For Kant, as may be well-known, the problem of evil was understood as a “propensity to subordinate moral motivation to selfish motives in the general forms of self-interest and self-conceit.” Kant imagined that “where such a law-governed social order is characterized as a ‘glittering misery,’ ever at risk of collapsing from within, without a ‘conversion of hearts’ that could only be brought about by the workings of a universal moral religion.”

What’s McCarthy getting at? Well, Habermas was aware of Hegel’s understanding of history as a “slaughter block” – the happiness of peoples was sacrificed for the development of Reason. Basically, McCarthy argues that Habermas’s “communication-theoretic account of human nature and conduct that he eventually proposed in their [pessimistic anthropologies] stead, despite the magnificence of its construction, has not, in [his] view, adequately theorized our natural tendencies toward ‘evil’ or the ‘slaughter block’ aspects of our past and present. In an approach to history meant to encourage social movements and political actors to try to realize the rational potentials that social learning processes have built up, it would seem very important also to analyze systematically the types and sources of counter forces that have historically blocked, delayed, and distorted such attempts. The histories of establishing religious tolerance, democratic government, emancipation of slaves, liberation from colonial rule, and the like are as bloody as the rest.”

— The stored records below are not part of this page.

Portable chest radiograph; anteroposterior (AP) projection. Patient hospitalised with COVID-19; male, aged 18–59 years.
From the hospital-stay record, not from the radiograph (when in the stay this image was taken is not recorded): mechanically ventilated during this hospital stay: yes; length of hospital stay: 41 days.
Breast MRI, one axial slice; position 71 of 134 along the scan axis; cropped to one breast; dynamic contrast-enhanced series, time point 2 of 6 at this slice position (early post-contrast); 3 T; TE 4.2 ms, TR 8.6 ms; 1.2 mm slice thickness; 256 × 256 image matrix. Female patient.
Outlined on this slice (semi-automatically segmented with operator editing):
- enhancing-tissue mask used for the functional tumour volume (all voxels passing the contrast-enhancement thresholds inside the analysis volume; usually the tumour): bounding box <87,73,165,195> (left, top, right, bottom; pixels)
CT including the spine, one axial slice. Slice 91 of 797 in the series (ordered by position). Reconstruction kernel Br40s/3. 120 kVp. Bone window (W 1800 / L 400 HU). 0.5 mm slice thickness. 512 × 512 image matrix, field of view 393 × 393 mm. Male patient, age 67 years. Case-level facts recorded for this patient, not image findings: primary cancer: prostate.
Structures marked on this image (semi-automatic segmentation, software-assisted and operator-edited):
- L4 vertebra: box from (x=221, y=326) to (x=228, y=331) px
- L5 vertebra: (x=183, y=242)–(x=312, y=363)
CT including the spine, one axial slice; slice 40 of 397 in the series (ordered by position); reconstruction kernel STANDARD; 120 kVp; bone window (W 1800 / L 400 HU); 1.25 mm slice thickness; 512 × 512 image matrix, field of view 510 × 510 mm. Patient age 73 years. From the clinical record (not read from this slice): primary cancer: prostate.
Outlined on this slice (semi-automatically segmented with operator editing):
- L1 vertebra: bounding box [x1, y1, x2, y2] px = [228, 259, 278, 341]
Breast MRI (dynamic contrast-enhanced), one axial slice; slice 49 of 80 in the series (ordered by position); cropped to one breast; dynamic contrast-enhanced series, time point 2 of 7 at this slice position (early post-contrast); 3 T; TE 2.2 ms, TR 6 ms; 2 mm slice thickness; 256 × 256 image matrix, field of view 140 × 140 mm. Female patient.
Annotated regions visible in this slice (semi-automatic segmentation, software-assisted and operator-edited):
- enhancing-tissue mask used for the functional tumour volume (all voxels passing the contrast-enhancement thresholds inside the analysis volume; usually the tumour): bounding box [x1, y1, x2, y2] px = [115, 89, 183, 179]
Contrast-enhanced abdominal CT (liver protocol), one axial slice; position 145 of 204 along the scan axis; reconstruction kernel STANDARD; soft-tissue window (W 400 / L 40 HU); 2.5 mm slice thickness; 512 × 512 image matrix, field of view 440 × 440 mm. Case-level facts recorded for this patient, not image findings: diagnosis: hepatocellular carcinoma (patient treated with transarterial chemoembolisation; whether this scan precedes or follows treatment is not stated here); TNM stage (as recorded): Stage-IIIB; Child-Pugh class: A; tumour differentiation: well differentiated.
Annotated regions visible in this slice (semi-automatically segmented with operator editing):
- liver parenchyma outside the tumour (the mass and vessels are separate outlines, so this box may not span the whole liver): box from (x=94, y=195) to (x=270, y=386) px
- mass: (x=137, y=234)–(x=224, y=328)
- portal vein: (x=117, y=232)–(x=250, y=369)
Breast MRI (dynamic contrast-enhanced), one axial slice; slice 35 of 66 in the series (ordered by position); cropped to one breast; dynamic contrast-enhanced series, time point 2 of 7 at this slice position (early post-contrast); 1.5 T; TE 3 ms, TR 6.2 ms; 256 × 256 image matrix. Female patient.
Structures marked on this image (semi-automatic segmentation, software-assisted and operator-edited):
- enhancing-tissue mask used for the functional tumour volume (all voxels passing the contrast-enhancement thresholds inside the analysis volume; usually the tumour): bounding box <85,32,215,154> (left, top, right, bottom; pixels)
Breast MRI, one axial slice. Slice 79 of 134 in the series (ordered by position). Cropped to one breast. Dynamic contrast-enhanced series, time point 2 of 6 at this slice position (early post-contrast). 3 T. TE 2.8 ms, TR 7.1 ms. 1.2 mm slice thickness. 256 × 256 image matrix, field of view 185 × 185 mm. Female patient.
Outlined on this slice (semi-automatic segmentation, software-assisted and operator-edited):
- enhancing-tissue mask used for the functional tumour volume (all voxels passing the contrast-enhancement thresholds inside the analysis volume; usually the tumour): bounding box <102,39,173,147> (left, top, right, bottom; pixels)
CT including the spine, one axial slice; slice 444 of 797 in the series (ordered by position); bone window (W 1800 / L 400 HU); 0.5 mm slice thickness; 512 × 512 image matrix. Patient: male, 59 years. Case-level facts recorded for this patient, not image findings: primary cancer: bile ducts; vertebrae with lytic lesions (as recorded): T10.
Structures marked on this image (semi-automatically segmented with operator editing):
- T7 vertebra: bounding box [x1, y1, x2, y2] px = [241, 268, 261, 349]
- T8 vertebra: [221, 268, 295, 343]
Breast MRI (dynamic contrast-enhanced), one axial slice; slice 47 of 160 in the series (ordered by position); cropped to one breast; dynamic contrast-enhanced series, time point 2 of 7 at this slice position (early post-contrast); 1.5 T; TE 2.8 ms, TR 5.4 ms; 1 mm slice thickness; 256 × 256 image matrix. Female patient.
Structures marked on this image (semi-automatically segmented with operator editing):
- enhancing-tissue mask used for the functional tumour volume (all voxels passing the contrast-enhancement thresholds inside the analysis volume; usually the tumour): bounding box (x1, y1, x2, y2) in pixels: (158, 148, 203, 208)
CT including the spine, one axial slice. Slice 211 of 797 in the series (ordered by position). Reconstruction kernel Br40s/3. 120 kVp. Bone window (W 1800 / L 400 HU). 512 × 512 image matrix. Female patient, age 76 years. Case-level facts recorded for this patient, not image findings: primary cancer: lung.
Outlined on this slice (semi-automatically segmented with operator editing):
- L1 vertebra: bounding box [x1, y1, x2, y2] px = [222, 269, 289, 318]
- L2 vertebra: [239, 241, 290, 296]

To conclude, McCarthy considers that the “immigration” of theological ideas into postmetaphysical thought cannot be “complete without a secular translation of the Christian notion of our fallen nature, which has been a dominant theme at least since Augustine.” I think McCarthy is correct to point out that one of the most serious lingering problems in Critical Theory as Emancipatory Project has to do with the “types of motivation” required for the “sorts of transformations Habermas has in mind.”

Speaking rather tenderly, McCarthy insists that it is not enough to imagine the possibility of favorable outcomes. This is akin to living in Kierkegaard’s doghouse next door to the palace. Political actors must be concerned with their probability or at the very least their feasibility. In other words, the realization of rational potentials requires an empirical grasp of how great our chances of failure are, how high are the costs of acting here and now, and so on. We must come to terms with the way our motivations are shot through with the interests, passions and conceits that Kant and Hegel stressed.